Everything was relational – many of our families opened up their homes and their hearts to those refugees and despite the initial language difficulties, some of those migrant people felt cared for at the Mission in a way they had never experienced before. And in time some started coming to faith themselves.
Remarkably, through the Synod office and its links with the PCUSA, we manged to persuade a Farsi-speaking pastor based in Berlin to come down for a few days every other month, and this proved a real encouragement to those new Christians.
Life was not straightforward, and we had to face many challenges, but between 2003 and 2005 nineteen individuals from Iran and Iraq were baptised in the Scottish Mission, having been loved into the kingdom.
With its long history of reaching out to “the other” and those on the fringes of society, how did you experience the Scottish Mission providing refuge to people during your service there?

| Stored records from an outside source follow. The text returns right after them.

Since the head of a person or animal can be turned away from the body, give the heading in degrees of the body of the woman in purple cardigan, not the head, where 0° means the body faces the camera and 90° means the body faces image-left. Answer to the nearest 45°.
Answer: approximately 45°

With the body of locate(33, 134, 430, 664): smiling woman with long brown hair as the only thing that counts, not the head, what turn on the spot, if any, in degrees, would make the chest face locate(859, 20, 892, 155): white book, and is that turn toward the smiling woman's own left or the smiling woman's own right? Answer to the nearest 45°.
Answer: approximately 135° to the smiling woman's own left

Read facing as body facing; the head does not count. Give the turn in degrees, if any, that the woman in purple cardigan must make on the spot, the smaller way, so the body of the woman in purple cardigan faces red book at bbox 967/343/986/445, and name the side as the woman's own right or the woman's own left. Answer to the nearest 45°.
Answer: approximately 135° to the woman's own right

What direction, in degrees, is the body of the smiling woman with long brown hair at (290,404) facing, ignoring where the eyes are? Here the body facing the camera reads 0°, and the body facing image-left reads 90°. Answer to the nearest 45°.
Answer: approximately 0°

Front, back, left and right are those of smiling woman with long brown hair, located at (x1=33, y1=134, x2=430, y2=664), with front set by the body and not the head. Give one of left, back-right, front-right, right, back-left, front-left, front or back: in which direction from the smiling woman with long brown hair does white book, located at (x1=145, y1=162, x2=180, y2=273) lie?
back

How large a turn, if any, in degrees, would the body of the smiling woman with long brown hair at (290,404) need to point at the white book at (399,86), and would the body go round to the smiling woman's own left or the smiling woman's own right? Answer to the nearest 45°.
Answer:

Prior to our becoming involved with refugees from an Islamic background, the Scottish Mission, mindful of its history, offered sanctuary to a small Hungarian speaking Messianic Jewish community which met in the Mission Chapel every Saturday. One Friday morning I was at my desk in our little office when, Firusz, the original Farsi speaking member, came in with his friend and sat with him in an open area just outside my door. After a bit he came into the office and asked if I would come and pray with his friend who had been reflecting on the things of faith, and who now wanted to commit his life to Christ.

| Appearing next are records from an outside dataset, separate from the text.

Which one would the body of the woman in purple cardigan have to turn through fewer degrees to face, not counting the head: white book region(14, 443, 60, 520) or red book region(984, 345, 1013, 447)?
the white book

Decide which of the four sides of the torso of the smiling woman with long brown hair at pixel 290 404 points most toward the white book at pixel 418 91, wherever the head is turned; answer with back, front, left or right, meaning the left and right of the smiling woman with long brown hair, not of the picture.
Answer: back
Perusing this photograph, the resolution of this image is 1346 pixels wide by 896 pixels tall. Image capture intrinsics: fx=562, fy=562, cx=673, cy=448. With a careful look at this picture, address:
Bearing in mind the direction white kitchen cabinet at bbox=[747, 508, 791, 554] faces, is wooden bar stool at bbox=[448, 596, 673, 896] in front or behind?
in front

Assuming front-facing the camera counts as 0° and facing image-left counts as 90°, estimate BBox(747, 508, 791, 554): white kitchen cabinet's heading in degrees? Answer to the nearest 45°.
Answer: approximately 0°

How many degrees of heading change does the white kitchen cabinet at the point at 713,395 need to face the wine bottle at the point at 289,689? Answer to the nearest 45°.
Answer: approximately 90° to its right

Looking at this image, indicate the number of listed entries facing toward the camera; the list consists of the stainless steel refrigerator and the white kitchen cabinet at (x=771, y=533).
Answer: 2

In an effort to gather my thoughts before going to pray with them, I asked Firusz to give me a few minutes to finish off what I was doing.

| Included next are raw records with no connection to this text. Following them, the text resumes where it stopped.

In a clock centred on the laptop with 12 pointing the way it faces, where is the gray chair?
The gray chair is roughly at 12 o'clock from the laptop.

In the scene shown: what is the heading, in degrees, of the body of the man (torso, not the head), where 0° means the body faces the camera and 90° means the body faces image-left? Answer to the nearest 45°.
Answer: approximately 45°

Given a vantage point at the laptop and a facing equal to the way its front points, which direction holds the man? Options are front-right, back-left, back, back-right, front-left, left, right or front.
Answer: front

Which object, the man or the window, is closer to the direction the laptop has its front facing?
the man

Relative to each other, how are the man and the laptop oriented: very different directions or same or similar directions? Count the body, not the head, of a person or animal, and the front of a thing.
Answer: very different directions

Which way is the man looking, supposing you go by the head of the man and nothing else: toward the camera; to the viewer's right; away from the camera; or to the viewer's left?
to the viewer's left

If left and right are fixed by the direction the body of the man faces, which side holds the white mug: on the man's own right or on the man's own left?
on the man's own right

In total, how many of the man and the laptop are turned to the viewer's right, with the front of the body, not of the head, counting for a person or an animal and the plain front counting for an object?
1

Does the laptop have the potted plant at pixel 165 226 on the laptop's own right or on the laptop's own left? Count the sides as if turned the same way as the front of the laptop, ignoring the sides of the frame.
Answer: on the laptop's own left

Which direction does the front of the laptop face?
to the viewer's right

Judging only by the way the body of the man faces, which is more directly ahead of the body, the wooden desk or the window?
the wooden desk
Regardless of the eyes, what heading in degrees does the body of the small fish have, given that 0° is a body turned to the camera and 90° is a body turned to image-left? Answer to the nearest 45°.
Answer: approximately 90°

It was very rare at that time for folk just to walk into the church, but just as I finished that conversation with Firusz, a lovely Hungarian girl from the Messianic congregation stuck her head around the door, and asked if it would be okay if she went into the chapel to practice a song they would be singing the next day.
So it was that a few minutes later I found myself, an erstwhile shepherd from the Scottish Highlands, sitting at a table in the foyer of a hidden chapel in Budapest, praying with and for a young Iranian refugee, himself an agriculturalist, as in the background, a hauntingly beautiful Jewish melody was being played by on the piano by that young lass from Budapest. As she played and sang she knew nothing of what was going on just out in the foyer, but here was faith expressing itself in love and worship – it was for me a taste of glory.
Given that St. Columba’s is in a unique position, simultaneously being a part of both the Church of Scotland as well as the Reformed Church in Hungary, how did you view the connection between the Scottish Mission and the RCH during your time in Budapest? Did you see your congregation influencing the Hungarian church?
While mention was made of what appeared to be the semiautonomous nature of the relationship between the St Columbus congregation and the Reformed Church of Hungary, those in the know were very mindful, and very glad, of the indissoluble link between the Mission and the partner churches. This link was manifested in a very relational way through the appointment to the congregation of Associate Ministers to St Columba’s from the HRC, and it was also exemplified when some of our Iranian members were baptised at a service led by the bishop. I am glad to see that these links are ongoing.
How does your time serving at St. Columba’s affect your work today?
Apart from the ongoing personal ties I have with the region, and the degree of interest that so many people around here still have in the story of the Scottish Mission, I think that the time spent in Budapest has had a lasting effect on my understanding of the identity and function of any, and every, local church. We are all called to be God’s people in our local situation. We are called first and foremost to worship, but even when it comes to worship, the only thing that counts is faith expressing itself through love and service.